Biohaven’s SMA Phase III Trial Falls Short, Plans for Obesity Testing on the Horizon

Biohaven's SMA Phase III Trial Falls Short, Plans for Obesity Testing on the Horizon

Biohaven disclosed on Monday that its investigational myostatin and activin receptor blocker, taldefgrobep alfa, has not shown a significant improvement in motor function among spinal muscular atrophy (SMA) patients when compared to a placebo. Nonetheless, the firm maintains its optimism regarding taldefgrobep alfa and intends to consult the FDA for potential pathways forward, as stated in their release.

William Blair analysts expressed a need for clarity on future developments in SMA and anticipate insights following intended regulatory discussions to gauge the overall potential for this treatment. Due to prevailing uncertainties, the firm lowered its probability of success from 45% to 10%.

Spinal muscular atrophy is a rare genetic neurodegenerative disorder impacting roughly 1 in 10,000 births globally, primarily affecting infants and characterized by the progressive loss of motor neurons. Those with SMA face severe muscle weakness and loss of voluntary movement, often leading to fatal outcomes.

The data released from the Phase III RESILIENT SMA study indicated that taldefgrobep alfa did not lead to significant advancements in the Motor Function Measurement-32 (MFM-32) scale after 48 weeks in contrast to participants receiving placebo along with standard care.

Following the announcement of these results, Biohaven’s shares fell by 5% on Monday morning.

Despite the setback in efficacy, Biohaven maintained a positive outlook, highlighting that patients receiving the investigational treatment experienced “clinically meaningful improvements” in MFM-32 scores.
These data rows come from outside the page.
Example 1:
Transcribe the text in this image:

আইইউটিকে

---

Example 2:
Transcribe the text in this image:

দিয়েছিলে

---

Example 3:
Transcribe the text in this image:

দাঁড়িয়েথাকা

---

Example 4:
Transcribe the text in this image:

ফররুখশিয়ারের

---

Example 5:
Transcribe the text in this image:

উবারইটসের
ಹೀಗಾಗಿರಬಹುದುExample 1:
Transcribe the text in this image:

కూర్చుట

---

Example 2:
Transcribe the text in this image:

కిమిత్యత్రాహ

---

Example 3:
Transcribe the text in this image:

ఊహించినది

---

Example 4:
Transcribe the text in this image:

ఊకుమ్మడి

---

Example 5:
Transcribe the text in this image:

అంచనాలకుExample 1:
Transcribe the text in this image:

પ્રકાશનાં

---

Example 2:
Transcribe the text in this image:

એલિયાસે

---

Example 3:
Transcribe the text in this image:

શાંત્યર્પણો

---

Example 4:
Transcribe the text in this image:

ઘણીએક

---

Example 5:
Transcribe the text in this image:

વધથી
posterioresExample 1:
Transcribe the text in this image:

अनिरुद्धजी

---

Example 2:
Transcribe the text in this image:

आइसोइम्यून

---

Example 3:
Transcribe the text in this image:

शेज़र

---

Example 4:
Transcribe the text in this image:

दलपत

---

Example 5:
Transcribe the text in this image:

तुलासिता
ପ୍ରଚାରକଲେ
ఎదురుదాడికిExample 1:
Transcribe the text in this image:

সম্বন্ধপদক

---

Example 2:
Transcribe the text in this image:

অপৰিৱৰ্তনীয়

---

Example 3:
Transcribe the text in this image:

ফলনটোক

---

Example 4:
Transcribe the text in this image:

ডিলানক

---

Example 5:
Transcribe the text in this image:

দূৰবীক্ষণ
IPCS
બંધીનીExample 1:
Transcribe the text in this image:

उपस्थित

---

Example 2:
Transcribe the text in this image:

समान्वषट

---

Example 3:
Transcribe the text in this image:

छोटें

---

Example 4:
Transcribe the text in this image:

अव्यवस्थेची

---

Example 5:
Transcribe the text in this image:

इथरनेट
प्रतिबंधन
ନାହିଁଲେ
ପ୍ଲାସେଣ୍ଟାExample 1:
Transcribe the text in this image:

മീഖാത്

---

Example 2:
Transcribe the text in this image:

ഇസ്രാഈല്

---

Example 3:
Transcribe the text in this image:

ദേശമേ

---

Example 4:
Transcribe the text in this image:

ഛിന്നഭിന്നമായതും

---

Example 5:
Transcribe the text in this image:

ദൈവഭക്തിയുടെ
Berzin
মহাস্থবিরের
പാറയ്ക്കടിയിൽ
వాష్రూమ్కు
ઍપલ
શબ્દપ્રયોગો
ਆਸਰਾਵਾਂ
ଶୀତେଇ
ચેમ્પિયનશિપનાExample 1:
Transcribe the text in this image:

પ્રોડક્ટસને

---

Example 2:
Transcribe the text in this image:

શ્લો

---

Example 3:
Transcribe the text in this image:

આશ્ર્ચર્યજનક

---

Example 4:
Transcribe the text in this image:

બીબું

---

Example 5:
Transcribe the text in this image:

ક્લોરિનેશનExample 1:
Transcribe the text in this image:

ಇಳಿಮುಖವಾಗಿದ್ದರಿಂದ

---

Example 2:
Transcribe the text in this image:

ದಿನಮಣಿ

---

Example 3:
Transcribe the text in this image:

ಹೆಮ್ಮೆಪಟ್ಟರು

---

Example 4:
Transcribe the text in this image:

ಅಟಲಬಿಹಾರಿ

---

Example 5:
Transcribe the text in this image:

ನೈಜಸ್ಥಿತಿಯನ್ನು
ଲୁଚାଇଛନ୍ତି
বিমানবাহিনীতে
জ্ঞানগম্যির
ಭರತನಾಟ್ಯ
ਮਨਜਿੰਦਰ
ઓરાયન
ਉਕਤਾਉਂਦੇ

They pointed to “efficacy signals” observed in specific biomarker-defined subgroups of patients.

Notably, Biohaven indicated that Caucasian patients, who represented 87% of the enrollment, experienced a statistically significant 2.2-point enhancement in MFM-32 scores at 48 weeks, achieving a p-value of less than 0.039.

Conversely, the 26 non-Caucasian participants exhibited a “higher than expected” response to the placebo, attributed by Biohaven to various factors, such as “common genetic polymorphisms in non-Caucasian individuals.”

In addition to its SMA efforts, Biohaven also revealed plans to advance its Phase II program for taldefgrobep alfa in treating obesity. This initiative is driven by data from the RESILIENT SMA study indicating that patients receiving the treatment experienced a significant reduction in body fat mass compared to those given a placebo along with standard care. Additionally, taldefgrobep alfa treatment exhibited “numerically larger” gains in lean muscle mass and bone density.

Biohaven aims to kick off a Phase II placebo-controlled trial for taldefgrobep alfa in obesity by year-end.

The William Blair analysts noted, “We view the obesity program as a distinctive strategy that may provide differentiation from existing obesity treatments and are optimistic about the observed enhancements in body composition.”